(Information kindly supplied by Giles Bloomer)
It is apparent that the road to Rawmarsh was never one of the most visually attractive parts of Rotherham. John Guest in his ‘Historic Notices of Rotherham’ refers to a willow girded quagmire and wild wilderness called “Thistlebed Ford”. No doubt the land here was cheap and this probably induced Henry Aizlewood to locate his business in what became known as Aizlewood’s Fields.
Henry Aizlewood started in business in 1870 as a lime burner with a small ‘Newcastle’ lime burner and two coke producing kilns on his Rawmarsh Road premises. The limestone used was quarried in Doncaster and the finished product, ‘Aizlewoods Polishing Lime’ was well known throughout the motor and silver trades. One of the largest users of the lime was Nottingham cycle manufacturers Raleigh Limited.
As a side line of the manufacturing process Aizlewoods had always sold aggregates and paving slabs, but it was not until after incorporation in October 1940 that the intention ‘to supply building materials’ became part of the company’s aims. Following the end of world war two, the demand for building materials was such that Aizlewoods began to develop this side of the business more than the lime manufacturer.

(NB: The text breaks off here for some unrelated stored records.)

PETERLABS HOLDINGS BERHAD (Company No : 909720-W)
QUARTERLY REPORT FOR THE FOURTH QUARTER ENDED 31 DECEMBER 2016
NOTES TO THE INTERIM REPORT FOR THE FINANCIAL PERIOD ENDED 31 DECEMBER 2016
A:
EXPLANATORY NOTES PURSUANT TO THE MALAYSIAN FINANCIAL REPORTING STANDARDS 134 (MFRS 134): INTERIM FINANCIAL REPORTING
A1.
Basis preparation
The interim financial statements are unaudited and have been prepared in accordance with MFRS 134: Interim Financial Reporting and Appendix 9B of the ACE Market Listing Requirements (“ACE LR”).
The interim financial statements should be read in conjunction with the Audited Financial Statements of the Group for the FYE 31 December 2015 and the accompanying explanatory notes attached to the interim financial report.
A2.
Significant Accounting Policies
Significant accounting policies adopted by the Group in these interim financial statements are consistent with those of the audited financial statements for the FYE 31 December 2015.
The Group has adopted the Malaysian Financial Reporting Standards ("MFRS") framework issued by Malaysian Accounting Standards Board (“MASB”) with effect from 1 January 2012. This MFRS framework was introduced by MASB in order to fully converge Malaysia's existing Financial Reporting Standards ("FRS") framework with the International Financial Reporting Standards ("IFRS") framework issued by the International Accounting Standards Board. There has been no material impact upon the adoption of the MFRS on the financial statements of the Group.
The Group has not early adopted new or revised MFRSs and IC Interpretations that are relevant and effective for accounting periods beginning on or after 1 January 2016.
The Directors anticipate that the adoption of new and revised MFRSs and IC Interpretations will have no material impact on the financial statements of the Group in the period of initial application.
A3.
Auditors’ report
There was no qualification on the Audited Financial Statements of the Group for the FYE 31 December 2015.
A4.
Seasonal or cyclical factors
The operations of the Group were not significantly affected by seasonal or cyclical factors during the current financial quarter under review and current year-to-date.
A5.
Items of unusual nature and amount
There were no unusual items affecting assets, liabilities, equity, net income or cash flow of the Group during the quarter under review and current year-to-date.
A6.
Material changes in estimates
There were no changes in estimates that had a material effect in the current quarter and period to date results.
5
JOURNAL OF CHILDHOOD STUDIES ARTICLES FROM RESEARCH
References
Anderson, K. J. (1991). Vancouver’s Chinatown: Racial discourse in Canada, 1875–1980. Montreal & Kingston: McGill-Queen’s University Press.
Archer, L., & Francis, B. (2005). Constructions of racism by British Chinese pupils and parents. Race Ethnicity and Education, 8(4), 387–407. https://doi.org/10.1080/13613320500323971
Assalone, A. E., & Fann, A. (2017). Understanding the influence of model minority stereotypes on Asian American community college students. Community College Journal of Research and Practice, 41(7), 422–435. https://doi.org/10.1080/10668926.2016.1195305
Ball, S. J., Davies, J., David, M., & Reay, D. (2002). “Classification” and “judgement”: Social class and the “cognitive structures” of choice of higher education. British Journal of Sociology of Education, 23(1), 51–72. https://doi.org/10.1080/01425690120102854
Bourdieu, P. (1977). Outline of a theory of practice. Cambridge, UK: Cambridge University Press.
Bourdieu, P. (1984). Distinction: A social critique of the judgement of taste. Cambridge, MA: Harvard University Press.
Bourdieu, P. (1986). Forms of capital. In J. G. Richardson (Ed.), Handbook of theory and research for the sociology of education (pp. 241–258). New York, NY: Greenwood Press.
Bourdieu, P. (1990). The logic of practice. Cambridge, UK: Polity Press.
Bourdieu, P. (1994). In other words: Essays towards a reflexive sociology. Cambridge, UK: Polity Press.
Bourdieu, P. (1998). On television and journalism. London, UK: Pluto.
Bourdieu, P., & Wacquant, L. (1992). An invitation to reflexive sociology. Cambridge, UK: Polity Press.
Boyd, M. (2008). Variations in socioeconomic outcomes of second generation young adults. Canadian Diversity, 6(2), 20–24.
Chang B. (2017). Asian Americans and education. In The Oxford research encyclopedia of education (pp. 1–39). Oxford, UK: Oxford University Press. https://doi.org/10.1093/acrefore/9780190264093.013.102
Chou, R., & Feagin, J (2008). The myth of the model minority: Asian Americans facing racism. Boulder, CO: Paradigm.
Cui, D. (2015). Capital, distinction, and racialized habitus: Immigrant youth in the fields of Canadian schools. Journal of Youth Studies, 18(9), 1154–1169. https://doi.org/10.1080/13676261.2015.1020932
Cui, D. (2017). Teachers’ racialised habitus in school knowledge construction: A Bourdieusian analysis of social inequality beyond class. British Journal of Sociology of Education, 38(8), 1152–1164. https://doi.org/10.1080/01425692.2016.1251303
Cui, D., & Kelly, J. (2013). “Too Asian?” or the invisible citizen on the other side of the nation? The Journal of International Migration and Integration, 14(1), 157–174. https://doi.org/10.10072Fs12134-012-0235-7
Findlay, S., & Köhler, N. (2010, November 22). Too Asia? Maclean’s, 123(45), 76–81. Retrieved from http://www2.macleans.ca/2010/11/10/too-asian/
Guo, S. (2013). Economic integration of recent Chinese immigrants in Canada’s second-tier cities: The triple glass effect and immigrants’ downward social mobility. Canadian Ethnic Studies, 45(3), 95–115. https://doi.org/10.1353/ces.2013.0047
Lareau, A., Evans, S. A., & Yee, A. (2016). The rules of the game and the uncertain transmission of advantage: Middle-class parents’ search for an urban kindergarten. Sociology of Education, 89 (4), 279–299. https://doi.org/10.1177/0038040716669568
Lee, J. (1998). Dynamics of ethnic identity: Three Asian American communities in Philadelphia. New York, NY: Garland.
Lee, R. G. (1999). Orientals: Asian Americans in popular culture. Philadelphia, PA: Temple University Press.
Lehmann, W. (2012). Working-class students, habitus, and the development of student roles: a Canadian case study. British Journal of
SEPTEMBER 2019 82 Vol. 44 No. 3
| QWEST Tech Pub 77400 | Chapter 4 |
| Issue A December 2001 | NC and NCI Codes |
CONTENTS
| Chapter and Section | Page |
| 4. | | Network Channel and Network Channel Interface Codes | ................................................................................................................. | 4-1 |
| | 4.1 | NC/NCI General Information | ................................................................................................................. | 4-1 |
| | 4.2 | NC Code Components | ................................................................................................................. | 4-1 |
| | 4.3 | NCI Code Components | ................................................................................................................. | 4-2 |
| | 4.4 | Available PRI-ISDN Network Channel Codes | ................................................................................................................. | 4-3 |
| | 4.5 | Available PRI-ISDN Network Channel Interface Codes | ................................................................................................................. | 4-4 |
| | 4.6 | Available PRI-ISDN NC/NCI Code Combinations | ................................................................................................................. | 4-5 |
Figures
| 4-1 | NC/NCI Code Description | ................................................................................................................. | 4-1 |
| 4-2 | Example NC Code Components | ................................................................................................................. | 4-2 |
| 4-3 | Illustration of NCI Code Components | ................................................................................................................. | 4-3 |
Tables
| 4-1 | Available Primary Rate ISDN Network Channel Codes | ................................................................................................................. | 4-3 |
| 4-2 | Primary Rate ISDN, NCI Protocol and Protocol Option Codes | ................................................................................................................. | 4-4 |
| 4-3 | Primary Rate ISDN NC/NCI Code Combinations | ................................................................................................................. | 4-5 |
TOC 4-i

Environmental concerns in the 1950s also played a part in the decline of Aizlewoods as lime burners. The combination of coal and the method in which it was used in the Aizlewood process, produced a plume of thick dark smoke which was unhealthy and unattractive. The local Smoke Abatement Society referred to that ‘vicious little chimney on Rawmarsh Road’ Subsequent legislation made the process of burning uneconomical and this, together with the success of the building materials supply side, led to the phasing out of lime production by the mid 1960s. The last ‘Newcastle’ kiln was demolished in 1975.
Henry himself led the firm until the early years of the 20th century, when he was succeeded by his son John. Henry had five other sons and three daughters. Only one of the other sons, Sidney Herbert was involved with the firm.
Prominent amongst Henry’s sons was Percy, who was a councillor in Rotherham between 1903 and 1938 and Mayor of Rotherham on three separate occasions. In an interesting parallel, Percy was “Feoffee” of the common lands of Rotherham
Although future generations did not bear the family name, members of the family were involved with the firm until towards the end of the 20th Century.